> **What the task asks**
Restate all the data word for word, leaving nothing out.
=-=-=
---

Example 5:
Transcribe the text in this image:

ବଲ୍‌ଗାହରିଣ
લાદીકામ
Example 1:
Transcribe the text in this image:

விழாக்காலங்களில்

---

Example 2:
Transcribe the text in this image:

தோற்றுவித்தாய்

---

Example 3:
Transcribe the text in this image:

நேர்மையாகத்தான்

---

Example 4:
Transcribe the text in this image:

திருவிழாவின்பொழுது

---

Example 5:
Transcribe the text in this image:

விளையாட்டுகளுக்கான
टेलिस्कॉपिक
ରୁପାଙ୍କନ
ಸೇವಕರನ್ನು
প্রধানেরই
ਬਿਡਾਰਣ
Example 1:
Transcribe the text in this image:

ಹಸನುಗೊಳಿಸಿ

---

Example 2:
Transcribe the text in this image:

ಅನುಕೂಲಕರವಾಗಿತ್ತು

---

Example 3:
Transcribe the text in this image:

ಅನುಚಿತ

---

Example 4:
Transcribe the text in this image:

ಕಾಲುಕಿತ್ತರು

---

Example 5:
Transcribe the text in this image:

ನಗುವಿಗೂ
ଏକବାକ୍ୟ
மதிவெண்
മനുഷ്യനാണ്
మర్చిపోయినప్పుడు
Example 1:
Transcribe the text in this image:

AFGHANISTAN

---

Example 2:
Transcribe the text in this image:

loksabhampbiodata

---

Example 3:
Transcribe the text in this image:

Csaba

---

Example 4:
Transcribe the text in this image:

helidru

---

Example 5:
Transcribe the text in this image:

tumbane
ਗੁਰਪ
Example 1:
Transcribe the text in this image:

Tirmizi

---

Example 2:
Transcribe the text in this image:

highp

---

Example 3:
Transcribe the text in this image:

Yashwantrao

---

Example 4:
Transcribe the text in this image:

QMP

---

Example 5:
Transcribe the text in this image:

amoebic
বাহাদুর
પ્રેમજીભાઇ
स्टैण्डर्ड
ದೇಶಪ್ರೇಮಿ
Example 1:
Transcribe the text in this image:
=-=-=
> **Answer area**
---

Example 5:
Transcribe the text in this image:

ବଲ୍‌ଗାହରିଣ
લાદીકામ
Example 1:
Transcribe the text in this image:

விழாக்காலங்களில்

---

Example 2:
Transcribe the text in this image:

தோற்றுவித்தாய்

---

Example 3:
Transcribe the text in this image:

நேர்மையாகத்தான்

---

Example 4:
Transcribe the text in this image:

திருவிழாவின்பொழுது

---

Example 5:
Transcribe the text in this image:

விளையாட்டுகளுக்கான
टेलिस्कॉपिक
ରୁପାଙ୍କନ
ಸೇವಕರನ್ನು
প্রধানেরই
ਬਿਡਾਰਣ
Example 1:
Transcribe the text in this image:

ಹಸನುಗೊಳಿಸಿ

---

Example 2:
Transcribe the text in this image:

ಅನುಕೂಲಕರವಾಗಿತ್ತು

---

Example 3:
Transcribe the text in this image:

ಅನುಚಿತ

---

Example 4:
Transcribe the text in this image:

ಕಾಲುಕಿತ್ತರು

---

Example 5:
Transcribe the text in this image:

ನಗುವಿಗೂ
ଏକବାକ୍ୟ
மதிவெண்
മനുഷ്യനാണ്
మర్చిపోయినప్పుడు
Example 1:
Transcribe the text in this image:

AFGHANISTAN

---

Example 2:
Transcribe the text in this image:

loksabhampbiodata

---

Example 3:
Transcribe the text in this image:

Csaba

---

Example 4:
Transcribe the text in this image:

helidru

---

Example 5:
Transcribe the text in this image:

tumbane
ਗੁਰਪ
Example 1:
Transcribe the text in this image:

Tirmizi

---

Example 2:
Transcribe the text in this image:

highp

---

Example 3:
Transcribe the text in this image:

Yashwantrao

---

Example 4:
Transcribe the text in this image:

QMP

---

Example 5:
Transcribe the text in this image:

amoebic
বাহাদুর
પ્રેમજીભાઇ
स्टैण्डर्ड
ದೇಶಪ್ರೇಮಿ
Example 1:
Transcribe the text in this image:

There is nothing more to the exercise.